In a news release, Parks Canada says 'repeated extreme weather events' have caused 'continuous and irreparable damage' to the Mary Ann Falls Road, leading to the difficult decision to close it permanently to vehicles.

They added the road became impassable after a series of washouts in 2021, including a major fall storm that left gaping holes in the nearby Cabot Trail.

Lalonde feels this is an unfortunate casualty of climate change.

"One-hundred per cent. If there's any doubt in anybody's mind out there that there's no change in the climate these days, you just have to look at the weather events we've had,” Lalonde said.

Lyle Donovan is emergency management coordinator for Victoria County.
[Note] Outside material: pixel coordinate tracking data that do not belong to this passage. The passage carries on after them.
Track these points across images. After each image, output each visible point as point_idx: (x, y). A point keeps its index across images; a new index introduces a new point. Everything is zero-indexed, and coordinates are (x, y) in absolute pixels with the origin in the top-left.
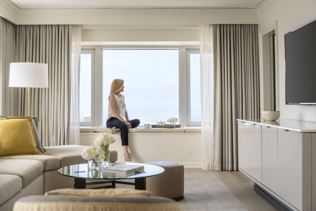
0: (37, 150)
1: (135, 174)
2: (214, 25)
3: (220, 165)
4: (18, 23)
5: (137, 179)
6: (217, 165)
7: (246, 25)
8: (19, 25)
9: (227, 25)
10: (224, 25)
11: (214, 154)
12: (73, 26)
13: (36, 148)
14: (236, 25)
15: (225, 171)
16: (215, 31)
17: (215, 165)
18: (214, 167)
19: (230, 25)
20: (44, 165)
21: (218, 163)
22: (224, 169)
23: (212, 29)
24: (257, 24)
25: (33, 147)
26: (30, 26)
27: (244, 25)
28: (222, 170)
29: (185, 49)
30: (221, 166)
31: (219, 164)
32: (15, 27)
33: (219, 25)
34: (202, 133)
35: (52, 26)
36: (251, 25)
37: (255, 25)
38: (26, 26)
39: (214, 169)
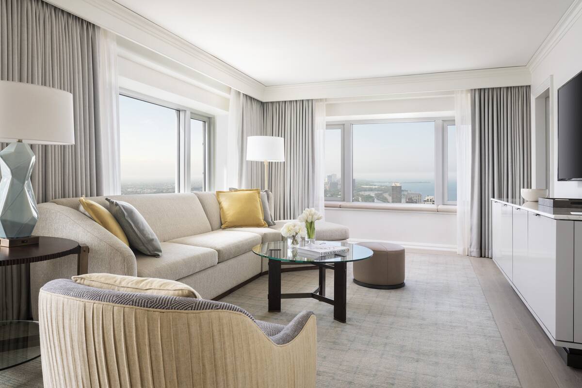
0: (263, 222)
1: (335, 257)
2: (472, 90)
3: (479, 250)
4: (264, 101)
5: (336, 263)
6: (475, 250)
7: (514, 87)
8: (266, 103)
9: (489, 89)
10: (484, 89)
11: (471, 237)
12: (317, 100)
13: (262, 221)
14: (500, 88)
15: (484, 258)
16: (474, 98)
17: (472, 250)
18: (471, 252)
19: (493, 89)
20: (262, 238)
21: (476, 247)
22: (483, 255)
23: (469, 95)
24: (529, 85)
25: (260, 220)
26: (276, 102)
27: (511, 87)
28: (481, 256)
29: (441, 121)
30: (480, 252)
31: (477, 249)
32: (263, 104)
33: (478, 89)
34: (458, 213)
35: (296, 101)
36: (521, 86)
37: (526, 86)
38: (272, 103)
39: (470, 254)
Born and raised in the area, he is among many who has visited the falls plenty over the years.

"Memories have been made there, swimming as kids,” Donovan said.

In his role with EMO, Donovan and his co-workers have dealt with their fair share of road washouts in recent years.

"We've had to restructure roads, and for a road that's five or six kilometers long from the main Cabot Trail in through to Mary Ann Falls, the gravel road, it would take a lot to help reconstruct that,” Donovan said.

Parks Canada says the road to the falls will be converted into a sustainable hiking and biking trail which is expected to open during the 2024 visitor season.

They add that a stairway to the falls, which was also damaged during multiple storms, will be rebuilt as well.

Lalonde says while there may have been little other choice, it's unfortunate for those whose movement is limited.

"It does have a special place in a lot of peoples' hearts, and I get it that it will be disheartening for those who aren't mobile anymore,” he said.

Parks Canada said when the road to the falls reopens, it will be a kilometer longer and will include better drainage.